Gayner further encourages investors to always think about things in more than one dimension and in a spectrum.

“Things, generally speaking, are not binary. They’re not yes or no. They’re not white or black. They’re shades of gray all the way along the line. So a perfect business is one that earns very good returns on capital, and can take the capital that it makes and then reinvests that and keeps compounding at the same sort of a rate year after year after year. That’s the North Star. That would be the absolute perfection,” says he.

The fourth criteria to look at before making an investment is the price (valuation) of a business. Gayner feels this is where most investors start and end their analyses.

“That’s really where a lot of people start investing because there are books you can read. There are spreadsheets that you can do. There are well-trod paths you can follow that talk about what’s a reasonable price-to-earnings ratio, what’s a reasonable price-to-book ratio, or what’s a reasonable dividend — all these quantitative factors. And those are all good, but as I said, they’re not enough,” he says.

“When one is looking at prices, she usually makes two mistakes: first, paying too much for what the company is worth and second, and the more costly mistake, is that one thinks the stock is overvalued and waits for the price to come to a reasonable level when all the time the stock is compounding at a rapid rate and one is not able to invest.

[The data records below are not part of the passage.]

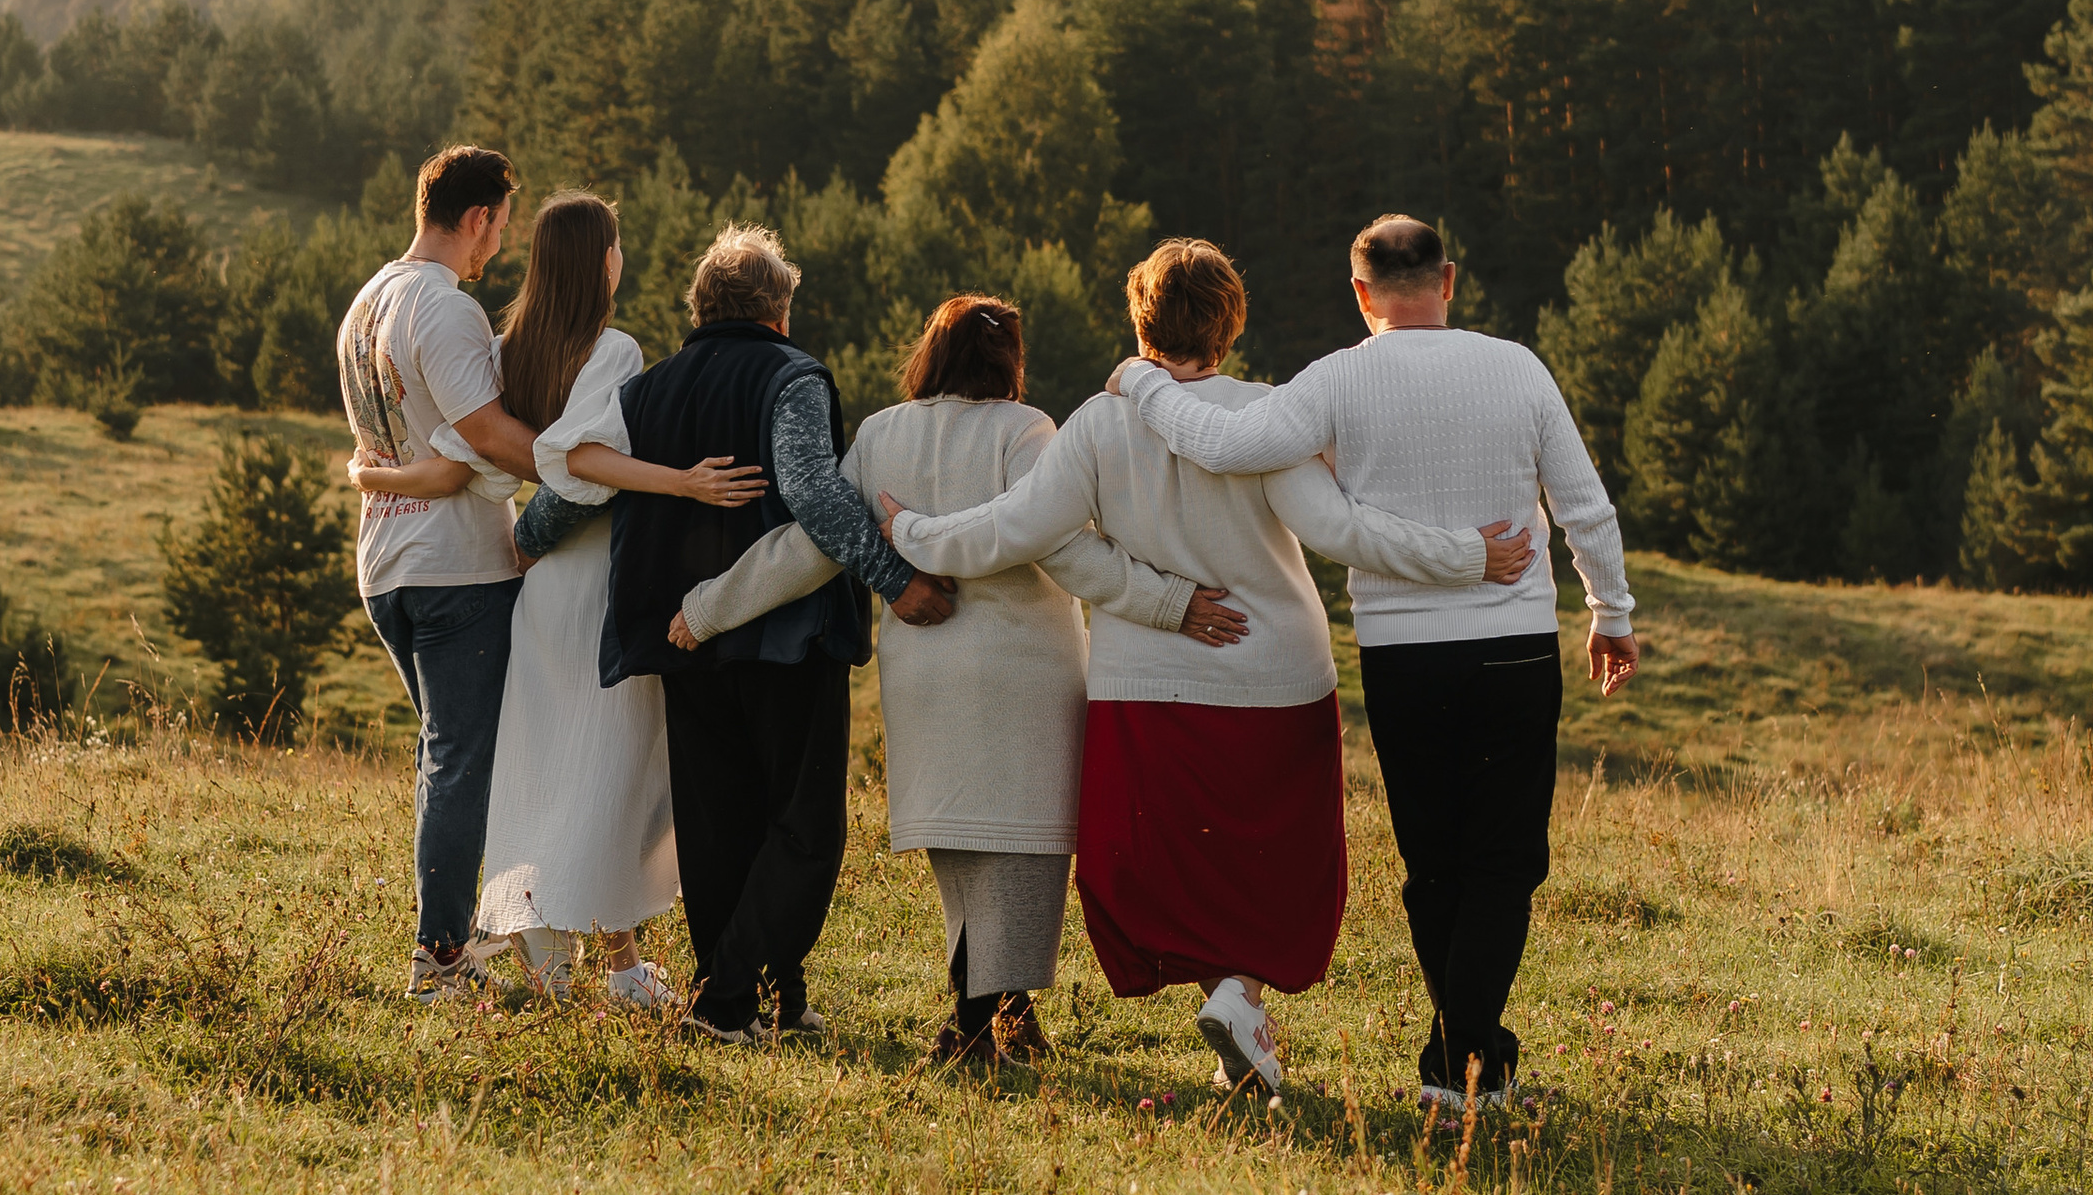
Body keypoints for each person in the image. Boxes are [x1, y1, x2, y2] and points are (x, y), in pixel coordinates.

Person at [876, 239, 1532, 1097]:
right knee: (1274, 861)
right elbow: (1343, 532)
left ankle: (1232, 1006)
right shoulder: (1267, 415)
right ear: (1230, 324)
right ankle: (1240, 996)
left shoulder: (1099, 423)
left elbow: (1012, 528)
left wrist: (910, 533)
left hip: (1144, 684)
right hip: (1277, 676)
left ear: (1139, 319)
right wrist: (1466, 556)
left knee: (1172, 862)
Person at [1109, 212, 1638, 1108]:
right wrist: (1609, 612)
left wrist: (1140, 380)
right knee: (1504, 862)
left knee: (1433, 863)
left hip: (1401, 657)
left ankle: (1466, 1063)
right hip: (1511, 650)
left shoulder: (1335, 380)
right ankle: (1463, 1067)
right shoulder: (1519, 367)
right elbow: (1584, 506)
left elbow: (1223, 444)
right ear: (1449, 280)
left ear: (1360, 293)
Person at [677, 294, 1209, 1065]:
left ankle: (1008, 1018)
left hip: (925, 673)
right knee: (1021, 854)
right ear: (1010, 358)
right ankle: (970, 1030)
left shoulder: (881, 433)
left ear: (930, 351)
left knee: (964, 853)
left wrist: (707, 607)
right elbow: (1064, 549)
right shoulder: (1025, 430)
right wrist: (1169, 602)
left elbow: (811, 546)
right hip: (1020, 672)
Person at [349, 191, 768, 1012]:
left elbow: (458, 462)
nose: (622, 256)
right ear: (602, 260)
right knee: (612, 774)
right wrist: (680, 482)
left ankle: (561, 968)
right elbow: (580, 463)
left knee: (545, 770)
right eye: (617, 244)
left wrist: (368, 473)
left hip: (532, 588)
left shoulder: (505, 352)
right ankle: (616, 969)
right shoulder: (613, 349)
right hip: (596, 580)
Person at [581, 224, 954, 1043]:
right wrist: (896, 581)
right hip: (785, 640)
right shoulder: (792, 375)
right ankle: (724, 1002)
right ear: (779, 310)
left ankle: (777, 1001)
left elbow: (576, 481)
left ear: (700, 309)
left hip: (683, 638)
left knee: (718, 828)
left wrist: (523, 541)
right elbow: (814, 497)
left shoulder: (647, 390)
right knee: (805, 829)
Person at [336, 143, 552, 1003]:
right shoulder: (444, 308)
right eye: (500, 227)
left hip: (386, 562)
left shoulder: (366, 304)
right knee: (463, 762)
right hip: (455, 564)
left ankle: (455, 937)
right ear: (477, 218)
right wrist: (587, 471)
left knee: (445, 756)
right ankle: (441, 957)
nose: (499, 245)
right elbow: (489, 434)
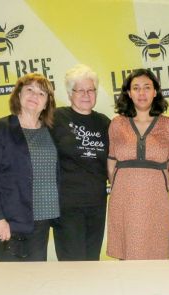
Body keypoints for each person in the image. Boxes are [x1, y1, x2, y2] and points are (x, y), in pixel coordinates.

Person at [0, 73, 59, 261]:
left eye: (41, 93)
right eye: (29, 89)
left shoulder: (51, 131)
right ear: (18, 95)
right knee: (10, 282)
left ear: (46, 103)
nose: (34, 95)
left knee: (36, 281)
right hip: (9, 220)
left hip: (41, 221)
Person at [107, 69, 169, 260]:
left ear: (155, 92)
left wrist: (156, 187)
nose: (141, 93)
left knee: (155, 257)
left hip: (155, 201)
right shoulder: (117, 124)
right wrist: (126, 185)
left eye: (147, 87)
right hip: (123, 200)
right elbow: (111, 164)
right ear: (128, 93)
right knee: (127, 258)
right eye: (136, 88)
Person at [52, 64, 110, 261]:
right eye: (80, 90)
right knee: (72, 265)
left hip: (97, 204)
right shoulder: (56, 117)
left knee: (92, 261)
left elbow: (113, 162)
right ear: (70, 94)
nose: (86, 95)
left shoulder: (104, 122)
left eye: (91, 90)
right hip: (67, 207)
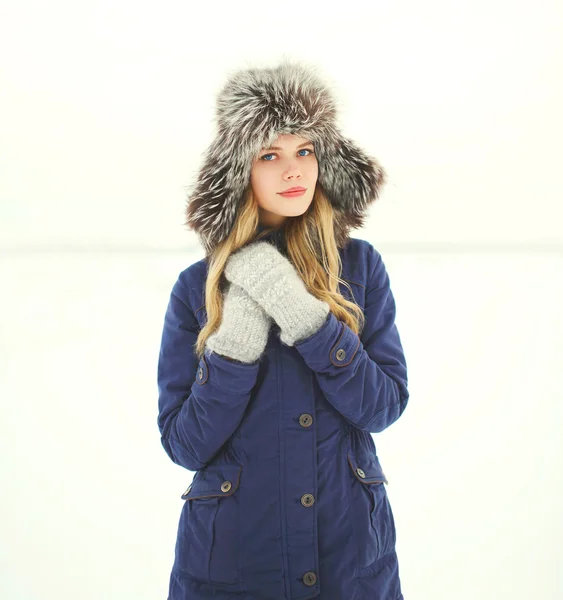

“As human beings we tend to have very vivid memory of things that we did and that happened recently. We tend to not have vivid memories and not do well about thinking about the things that didn’t happen to us or things that we didn’t do. And we can brush away those experiences relatively easily, because we don’t have first-hand experience with it. So, we probably have stories where we thought about something that might have been a good idea, or we thought that might have been a good business, or we thought that it would have been a good stock at a certain point in time. But for whatever reason, we didn’t buy it at that time, and then we never got around to buying it. Those are the things that really hurt. That money that you didn’t make will end up being a far bigger subtraction from your theoretical end net worth than things that you did buy that perhaps did not work as well as you hoped for,” he says.

Secret to success in investing

Gayner says the secret to success in investing is to last the first 30 years in the investment world and learn the lessons from the various ups and downs of the market. Over a span of 30 years, an investor witnesses everything that can happen in a market as it keeps on getting repeated all over again in cycles.

“The bull market, the bubble, the correction, the depression, the recession… everything will repeat again and again. You will become successful only if you last 30 years and learn the right lessons from what is happening in the market,” says he.